Just after I returned home tonight, there was a knock on my door. Can I just say that I have the best neighbors, ever? Kay and Andy, my downstairs neighbors. Kay is from Texas, but she's not a Bush kind of person. She's friendly and talkative, a counselor, always interested in my life. I've been taking her to Hydro-fit lately, and we'e been introducing our lives to each other on the drives there and back. Andy is from the Philipines, originally, and he's soft-spoken and kind. He has spent the entire summer transforming the small lawn space before our house into a glorious garden. Orange zinnias and bright pink fuschias and a profusion of plants for which I don't know the names. (I blocked out the botantical facts after working with Keely on the gardening book.) The doorsteps are covered in summer spectactulars. And I didn't do any of it. Andy did.

He's also a cook.

Yesterday, as I passed him on the front steps, as he worked on the garden, Andy told me that he caught a 20-pound salmon when he went fishing. Wow, I said. He said he was going to smoke some of it, and they'd have me over for bagels and lox soon. Okay with me.

So, they knocked on my door tonight. I greeted Kay, and her pug dog, Daisy. We chatted about her weekend in Southern California. And then Andy emerged from their front door and handed me a plate. A huge piece of perfectly grilled pink salmon, on a bed of red-green lettuce, roasted zucchini, and a roasted ear of corn. What? They just gave me this. No reason. No occasion. Just sharing. I had just eaten at the lovely party I attended tonight, so I'm saving it for lunch tomorrow. But the glowing effect is the same now.

I feel really blessed to be surrounded by so many kind, giving people in my life. This summer, in particular, I seem to be noticing the profusion of them. The orange zinnias and bright pink fuschias of my friends and acquaintances and the ones whose names I don't even know. Everywhere, it's kindness. Those are the only people I have in my life now, the ones who give.

Information given.
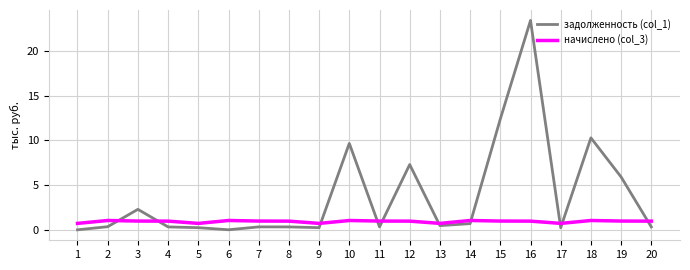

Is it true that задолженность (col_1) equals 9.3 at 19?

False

---

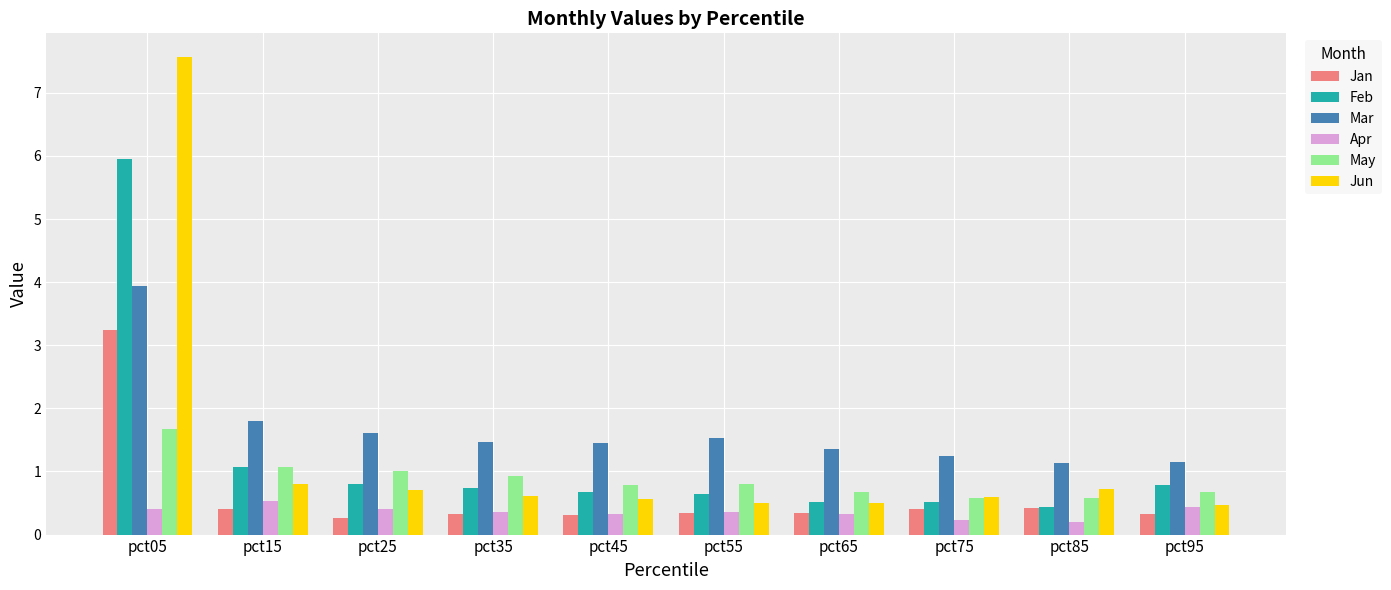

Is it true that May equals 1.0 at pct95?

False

Problems and tasks.
A) In the passage about the neighbors, what did Andy say he caught when he went fishing?
B) Write the next part of the passage about the neighbors, picking up after its final sentence.
The data has no connection to the passage about the neighbors.

Expected responses.
A) A 20-pound salmon.

B)
And the ones who like to receive, because I'm the same. I love, love, love giving to people. Sending care packages to Alaska. Editing friends' dissertations. Making mix cds for any occasion. It's the only way I want to live, helping other people. Even when my kindness is not directly reciprocated, it comes back from someone else, almost immediately. Even when someone in particular responds to my gestures with silence and lack of kindness in return, and it hurts my feelings, it still doesn't stop me. I just want to give.

Yesterday morning, I made oatmeal cookies, big fat ones, and took them right out of the oven and headed to the pool. I have made so many friends there, most of them over seventy. Mary had been teasing me that I didn’t bring any food for the goodbye party the day before. So I woke up early and threw together cookies. I didn’t have time to taste them, but I knew they were good. They were enormous and filled with nutmeg. When I arrived at the pool, Mary was already in. All I could see was her fuschia-pink bathing suit straps and her white Nike hat above the blue water. “Mary!” I shouted, and I brandished the bag of cookies at her. She giggled her throaty laugh and smiled. After class---ah, the buoyant feeling after class--we all climbed out and gathered around the bag of warm cookies. Bob had to take out his bubble gum first. Everyone oohed and ahhed. It seemed it was a particularly good batch. It was a sweet feeling, all the senior citizens gathered around me in the sunshine, and me feeding them cookies.

I made a vow, long ago, to help everyone I could, in every moment. Because that's why I'm alive. Why we're all alive, I feel.

"Kindness is my only religion." --the Dalai Lama

Hallelujah.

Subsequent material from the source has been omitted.